> _GIVEN DATA_
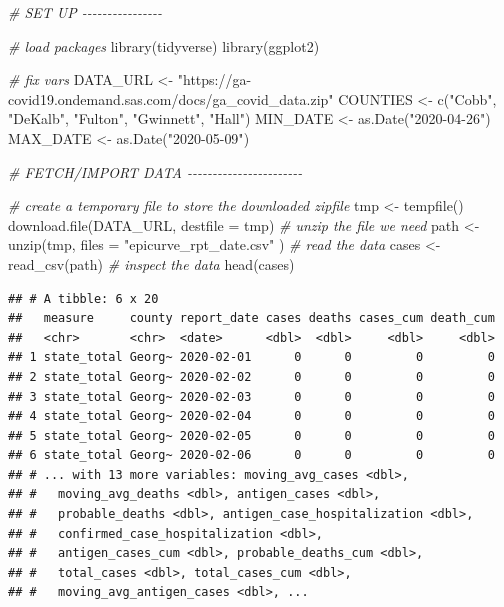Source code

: \documentclass[
  12pt,
]{style/krantz}
\newenvironment{Shaded}{\begin{snugshade}}{\end{snugshade}}
\newcommand{\AttributeTok}[1]{\textcolor[rgb]{0.77,0.63,0.00}{#1}}
\newcommand{\CommentTok}[1]{\textcolor[rgb]{0.56,0.35,0.01}{\textit{#1}}}
\newcommand{\FunctionTok}[1]{\textcolor[rgb]{0.00,0.00,0.00}{#1}}
\newcommand{\NormalTok}[1]{#1}
\newcommand{\OtherTok}[1]{\textcolor[rgb]{0.56,0.35,0.01}{#1}}
\newcommand{\StringTok}[1]{\textcolor[rgb]{0.31,0.60,0.02}{#1}}
\begin{document}
\begin{Shaded}
\begin{Highlighting}[]
\CommentTok{\# SET UP {-}{-}{-}{-}{-}{-}{-}{-}{-}{-}{-}{-}{-}{-}{-}{-}}

\CommentTok{\# load packages}
\FunctionTok{library}\NormalTok{(tidyverse)}
\FunctionTok{library}\NormalTok{(ggplot2)}

\CommentTok{\# fix vars}
\NormalTok{DATA\_URL }\OtherTok{\textless{}{-}} \StringTok{"https://ga{-}covid19.ondemand.sas.com/docs/ga\_covid\_data.zip"}
\NormalTok{COUNTIES }\OtherTok{\textless{}{-}} \FunctionTok{c}\NormalTok{(}\StringTok{"Cobb"}\NormalTok{, }\StringTok{"DeKalb"}\NormalTok{, }\StringTok{"Fulton"}\NormalTok{, }\StringTok{"Gwinnett"}\NormalTok{, }\StringTok{"Hall"}\NormalTok{)}
\NormalTok{MIN\_DATE }\OtherTok{\textless{}{-}} \FunctionTok{as.Date}\NormalTok{(}\StringTok{"2020{-}04{-}26"}\NormalTok{)}
\NormalTok{MAX\_DATE }\OtherTok{\textless{}{-}} \FunctionTok{as.Date}\NormalTok{(}\StringTok{"2020{-}05{-}09"}\NormalTok{)}


\CommentTok{\# FETCH/IMPORT DATA {-}{-}{-}{-}{-}{-}{-}{-}{-}{-}{-}{-}{-}{-}{-}{-}{-}{-}{-}{-}{-}{-}{-}}

\CommentTok{\# create a temporary file to store the downloaded zipfile}
\NormalTok{tmp }\OtherTok{\textless{}{-}} \FunctionTok{tempfile}\NormalTok{()}
\FunctionTok{download.file}\NormalTok{(DATA\_URL, }\AttributeTok{destfile =}\NormalTok{ tmp)}
\CommentTok{\# unzip the file we need}
\NormalTok{path }\OtherTok{\textless{}{-}} \FunctionTok{unzip}\NormalTok{(tmp, }\AttributeTok{files =} \StringTok{"epicurve\_rpt\_date.csv"}\NormalTok{ )}
\CommentTok{\# read the data}
\NormalTok{cases }\OtherTok{\textless{}{-}} \FunctionTok{read\_csv}\NormalTok{(path)}
\CommentTok{\# inspect the data}
\FunctionTok{head}\NormalTok{(cases)}
\end{Highlighting}
\end{Shaded}

\begin{verbatim}
## # A tibble: 6 x 20
##   measure     county report_date cases deaths cases_cum death_cum
##   <chr>       <chr>  <date>      <dbl>  <dbl>     <dbl>     <dbl>
## 1 state_total Georg~ 2020-02-01      0      0         0         0
## 2 state_total Georg~ 2020-02-02      0      0         0         0
## 3 state_total Georg~ 2020-02-03      0      0         0         0
## 4 state_total Georg~ 2020-02-04      0      0         0         0
## 5 state_total Georg~ 2020-02-05      0      0         0         0
## 6 state_total Georg~ 2020-02-06      0      0         0         0
## # ... with 13 more variables: moving_avg_cases <dbl>,
## #   moving_avg_deaths <dbl>, antigen_cases <dbl>,
## #   probable_deaths <dbl>, antigen_case_hospitalization <dbl>,
## #   confirmed_case_hospitalization <dbl>,
## #   antigen_cases_cum <dbl>, probable_deaths_cum <dbl>,
## #   total_cases <dbl>, total_cases_cum <dbl>,
## #   moving_avg_antigen_cases <dbl>, ...
\end{verbatim}
\end{document}
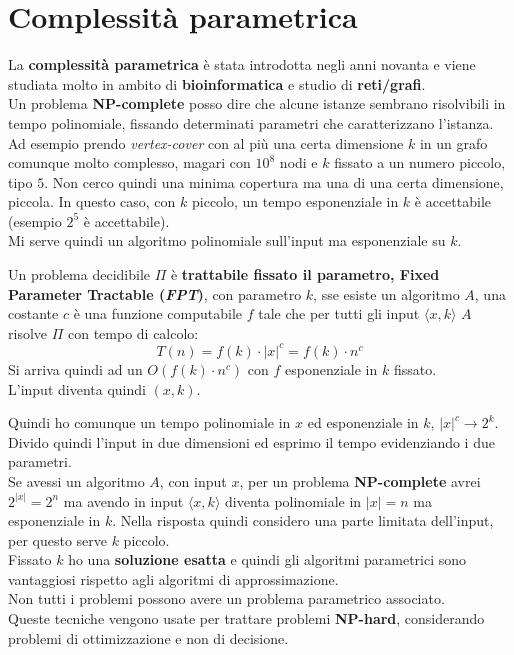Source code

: \documentclass[a4paper,12pt, oneside]{book}
\begin{document}
\section{Complessità parametrica}
La \textbf{complessità parametrica} è stata introdotta negli anni novanta e
viene studiata molto in ambito di \textbf{bioinformatica} e studio di
\textbf{reti/grafi}.\\
Un problema \textbf{NP-complete} posso dire che alcune istanze sembrano
risolvibili in tempo polinomiale, fissando determinati parametri che
caratterizzano l'istanza. Ad esempio prendo \textit{vertex-cover} con al più una
certa dimensione $k$ in un grafo comunque molto complesso, magari con $10^8$
nodi e $k$ fissato a un numero piccolo, tipo $5$. Non cerco quindi una minima
copertura ma una di una certa dimensione, piccola. In questo caso, con $k$
piccolo, un tempo esponenziale in $k$ è accettabile (esempio $2^5$ è
accettabile).\\
Mi serve quindi un algoritmo polinomiale sull'input ma esponenziale su $k$.
\begin{definizione}
  Un problema decidibile $\Pi$ è \textbf{trattabile fissato il parametro, Fixed
    Parameter Tractable (\textit{FPT})}, con parametro $k$, sse esiste un
  algoritmo $A$, una costante $c$ è una funzione computabile $f$ tale che per
  tutti gli input $\langle x,k\rangle$ $A$ risolve $\Pi$ con tempo di calcolo:
  \[T(n) = f(k)\cdot|x|^c=f(k)\cdot n^c\]
  Si arriva quindi ad un $O(f(k)\cdot n^c)$ con $f$ esponenziale in $k$
  fissato. \\
  L'input diventa quindi $(x,k)$.
\end{definizione}
Quindi ho comunque un tempo polinomiale in $x$ ed esponenziale in $k$, $|x|^c\to
2^k$. Divido quindi l'input in due dimensioni ed esprimo il tempo evidenziando
i due parametri.\\
Se avessi un algoritmo $A$, con input $x$, per un problema \textbf{NP-complete}
avrei $2^{|x|}=2^n$ ma avendo in input $\langle x,k\rangle$ diventa polinomiale
in $|x|=n$ ma esponenziale in $k$. Nella risposta quindi considero una parte
limitata dell'input, per questo serve $k$ piccolo.\\
Fissato $k$ ho una \textbf{soluzione esatta} e quindi gli algoritmi parametrici
sono vantaggiosi rispetto agli algoritmi di approssimazione.\\
Non tutti i problemi possono avere un problema parametrico associato.\\
Queste tecniche vengono usate per trattare problemi \textbf{NP-hard},
considerando problemi di ottimizzazione e non di decisione.
\end{document}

> _WHAT YOU HAVE TO DO_
Print each entry exactly, leaving pictures out.

> _ANSWER BELOW_
Source code

: \documentclass[
  12pt,
]{style/krantz}
\newenvironment{Shaded}{\begin{snugshade}}{\end{snugshade}}
\newcommand{\AttributeTok}[1]{\textcolor[rgb]{0.77,0.63,0.00}{#1}}
\newcommand{\CommentTok}[1]{\textcolor[rgb]{0.56,0.35,0.01}{\textit{#1}}}
\newcommand{\FunctionTok}[1]{\textcolor[rgb]{0.00,0.00,0.00}{#1}}
\newcommand{\NormalTok}[1]{#1}
\newcommand{\OtherTok}[1]{\textcolor[rgb]{0.56,0.35,0.01}{#1}}
\newcommand{\StringTok}[1]{\textcolor[rgb]{0.31,0.60,0.02}{#1}}
\begin{document}
\begin{Shaded}
\begin{Highlighting}[]
\CommentTok{\# SET UP {-}{-}{-}{-}{-}{-}{-}{-}{-}{-}{-}{-}{-}{-}{-}{-}}

\CommentTok{\# load packages}
\FunctionTok{library}\NormalTok{(tidyverse)}
\FunctionTok{library}\NormalTok{(ggplot2)}

\CommentTok{\# fix vars}
\NormalTok{DATA\_URL }\OtherTok{\textless{}{-}} \StringTok{"https://ga{-}covid19.ondemand.sas.com/docs/ga\_covid\_data.zip"}
\NormalTok{COUNTIES }\OtherTok{\textless{}{-}} \FunctionTok{c}\NormalTok{(}\StringTok{"Cobb"}\NormalTok{, }\StringTok{"DeKalb"}\NormalTok{, }\StringTok{"Fulton"}\NormalTok{, }\StringTok{"Gwinnett"}\NormalTok{, }\StringTok{"Hall"}\NormalTok{)}
\NormalTok{MIN\_DATE }\OtherTok{\textless{}{-}} \FunctionTok{as.Date}\NormalTok{(}\StringTok{"2020{-}04{-}26"}\NormalTok{)}
\NormalTok{MAX\_DATE }\OtherTok{\textless{}{-}} \FunctionTok{as.Date}\NormalTok{(}\StringTok{"2020{-}05{-}09"}\NormalTok{)}


\CommentTok{\# FETCH/IMPORT DATA {-}{-}{-}{-}{-}{-}{-}{-}{-}{-}{-}{-}{-}{-}{-}{-}{-}{-}{-}{-}{-}{-}{-}}

\CommentTok{\# create a temporary file to store the downloaded zipfile}
\NormalTok{tmp }\OtherTok{\textless{}{-}} \FunctionTok{tempfile}\NormalTok{()}
\FunctionTok{download.file}\NormalTok{(DATA\_URL, }\AttributeTok{destfile =}\NormalTok{ tmp)}
\CommentTok{\# unzip the file we need}
\NormalTok{path }\OtherTok{\textless{}{-}} \FunctionTok{unzip}\NormalTok{(tmp, }\AttributeTok{files =} \StringTok{"epicurve\_rpt\_date.csv"}\NormalTok{ )}
\CommentTok{\# read the data}
\NormalTok{cases }\OtherTok{\textless{}{-}} \FunctionTok{read\_csv}\NormalTok{(path)}
\CommentTok{\# inspect the data}
\FunctionTok{head}\NormalTok{(cases)}
\end{Highlighting}
\end{Shaded}

\begin{verbatim}
## # A tibble: 6 x 20
##   measure     county report_date cases deaths cases_cum death_cum
##   <chr>       <chr>  <date>      <dbl>  <dbl>     <dbl>     <dbl>
## 1 state_total Georg~ 2020-02-01      0      0         0         0
## 2 state_total Georg~ 2020-02-02      0      0         0         0
## 3 state_total Georg~ 2020-02-03      0      0         0         0
## 4 state_total Georg~ 2020-02-04      0      0         0         0
## 5 state_total Georg~ 2020-02-05      0      0         0         0
## 6 state_total Georg~ 2020-02-06      0      0         0         0
## # ... with 13 more variables: moving_avg_cases <dbl>,
## #   moving_avg_deaths <dbl>, antigen_cases <dbl>,
## #   probable_deaths <dbl>, antigen_case_hospitalization <dbl>,
## #   confirmed_case_hospitalization <dbl>,
## #   antigen_cases_cum <dbl>, probable_deaths_cum <dbl>,
## #   total_cases <dbl>, total_cases_cum <dbl>,
## #   moving_avg_antigen_cases <dbl>, ...
\end{verbatim}
\end{document}
Source code

: \documentclass[a4paper,12pt, oneside]{book}
\begin{document}
\section{Complessità parametrica}
La \textbf{complessità parametrica} è stata introdotta negli anni novanta e
viene studiata molto in ambito di \textbf{bioinformatica} e studio di
\textbf{reti/grafi}.\\
Un problema \textbf{NP-complete} posso dire che alcune istanze sembrano
risolvibili in tempo polinomiale, fissando determinati parametri che
caratterizzano l'istanza. Ad esempio prendo \textit{vertex-cover} con al più una
certa dimensione $k$ in un grafo comunque molto complesso, magari con $10^8$
nodi e $k$ fissato a un numero piccolo, tipo $5$. Non cerco quindi una minima
copertura ma una di una certa dimensione, piccola. In questo caso, con $k$
piccolo, un tempo esponenziale in $k$ è accettabile (esempio $2^5$ è
accettabile).\\
Mi serve quindi un algoritmo polinomiale sull'input ma esponenziale su $k$.
\begin{definizione}
  Un problema decidibile $\Pi$ è \textbf{trattabile fissato il parametro, Fixed
    Parameter Tractable (\textit{FPT})}, con parametro $k$, sse esiste un
  algoritmo $A$, una costante $c$ è una funzione computabile $f$ tale che per
  tutti gli input $\langle x,k\rangle$ $A$ risolve $\Pi$ con tempo di calcolo:
  \[T(n) = f(k)\cdot|x|^c=f(k)\cdot n^c\]
  Si arriva quindi ad un $O(f(k)\cdot n^c)$ con $f$ esponenziale in $k$
  fissato. \\
  L'input diventa quindi $(x,k)$.
\end{definizione}
Quindi ho comunque un tempo polinomiale in $x$ ed esponenziale in $k$, $|x|^c\to
2^k$. Divido quindi l'input in due dimensioni ed esprimo il tempo evidenziando
i due parametri.\\
Se avessi un algoritmo $A$, con input $x$, per un problema \textbf{NP-complete}
avrei $2^{|x|}=2^n$ ma avendo in input $\langle x,k\rangle$ diventa polinomiale
in $|x|=n$ ma esponenziale in $k$. Nella risposta quindi considero una parte
limitata dell'input, per questo serve $k$ piccolo.\\
Fissato $k$ ho una \textbf{soluzione esatta} e quindi gli algoritmi parametrici
sono vantaggiosi rispetto agli algoritmi di approssimazione.\\
Non tutti i problemi possono avere un problema parametrico associato.\\
Queste tecniche vengono usate per trattare problemi \textbf{NP-hard},
considerando problemi di ottimizzazione e non di decisione.
\end{document}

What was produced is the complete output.